Una investigación periodística reveló la existencia de una base de datos clandestina que recolectaba información personal de figuras públicas y mediáticas, con fines de control, seguimiento y disciplinamiento político.

Durante su participación en La noche de Mirtha, el periodista Nicolás Wiñazki expuso la existencia de una base de datos ilegal que reunía información personal de figuras públicas, entre ellas la propia conductora del programa.
En vivo, el periodista mostró documentos y registros donde aparece el nombre de Mirtha Legrand dentro de un reporte de la agencia conocida como “Sudamérica Data”, una estructura clandestina que, según explicó, operaba durante el gobierno kirchnerista y recopilaba información sin autorización legal.
La reacción de la conductora fue inmediata y genuina. Visiblemente sorprendida, expresó su incomodidad frente a la situación: “¿Qué van a escuchar de mí? Yo no soy política. Soy una conductora”, dijo al aire, reflejando el desconcierto de verse involucrada en un sistema de vigilancia.
Wiñazki contextualizó el caso dentro de una práctica más amplia de control y seguimiento.

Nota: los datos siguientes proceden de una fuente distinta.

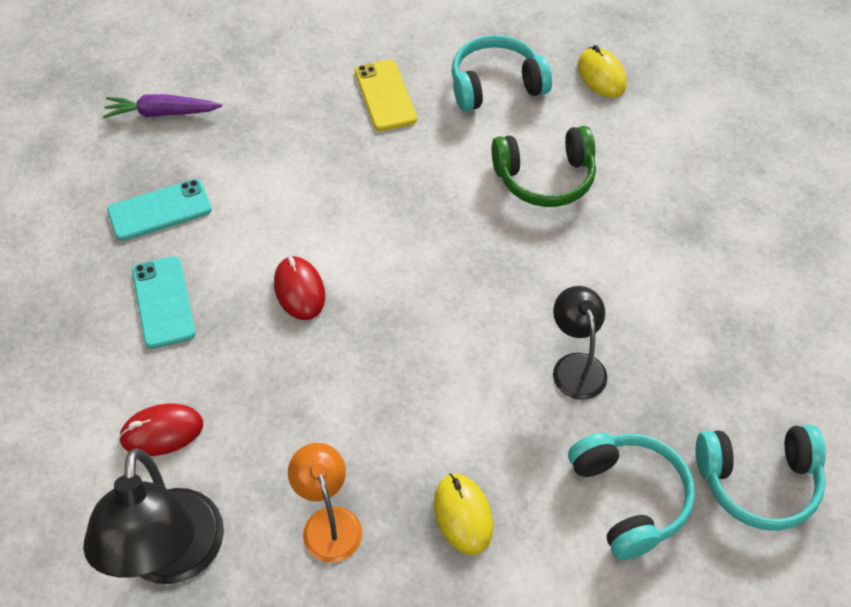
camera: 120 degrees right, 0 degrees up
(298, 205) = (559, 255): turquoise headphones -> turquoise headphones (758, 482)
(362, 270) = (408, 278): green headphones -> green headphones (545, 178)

Afirmó que el espionaje no se limitaba a dirigentes políticos, sino que alcanzaba a comunicadores, empresarios y personalidades con capacidad de influencia pública.
“El kirchnerismo siempre tuvo fascinación por el espionaje”, sostuvo el periodista durante el programa, al describir una estructura sistemática de recopilación de datos. Según su investigación, el objetivo era anticipar posicionamientos críticos, monitorear discursos disidentes y construir mecanismos de presión simbólica.
La base denominada “Sudamérica Data” funcionaba como una plataforma de almacenamiento de información personal sin consentimiento, lo que configura un delito en términos legales. Wiñazki remarcó que se trataba de un sistema organizado, no de acciones aisladas.
En ese esquema, figuras mediáticas como Mirtha Legrand no eran espiadas por su rol político, sino por su peso simbólico, su capacidad de agenda y su influencia social. El control de la opinión pública aparecía como uno de los ejes centrales de la estrategia.
El periodista explicó que la lógica no era solo preventiva, sino también disciplinadora: reunir información sensible permitía condicionar conductas, instalar deslegitimaciones y construir relatos de desgaste público contra voces incómodas.
La denuncia reabrió un debate profundo sobre los límites del poder estatal, el uso de información personal y la fragilidad de los derechos individuales frente a estructuras clandestinas de inteligencia. La exposición pública del caso generó impacto inmediato en redes sociales y medios.
Según Wiñazki, el espionaje ilegal no apuntaba únicamente a anticipar críticas, sino a generar herramientas de control social. La información se transformaba en un instrumento político, capaz de disciplinar, condicionar y modelar comportamientos públicos.
El caso de Mirtha Legrand se volvió emblemático por su carga simbólica: una figura histórica de la televisión argentina, ajena a la política partidaria, incluida en un sistema de vigilancia estatal clandestino.
Más allá del nombre propio, la revelación volvió a poner en discusión el uso de estructuras paralelas de inteligencia en democracia. La pregunta ya no es solo quiénes fueron espiados, sino cómo y con qué fines se construyeron esos dispositivos.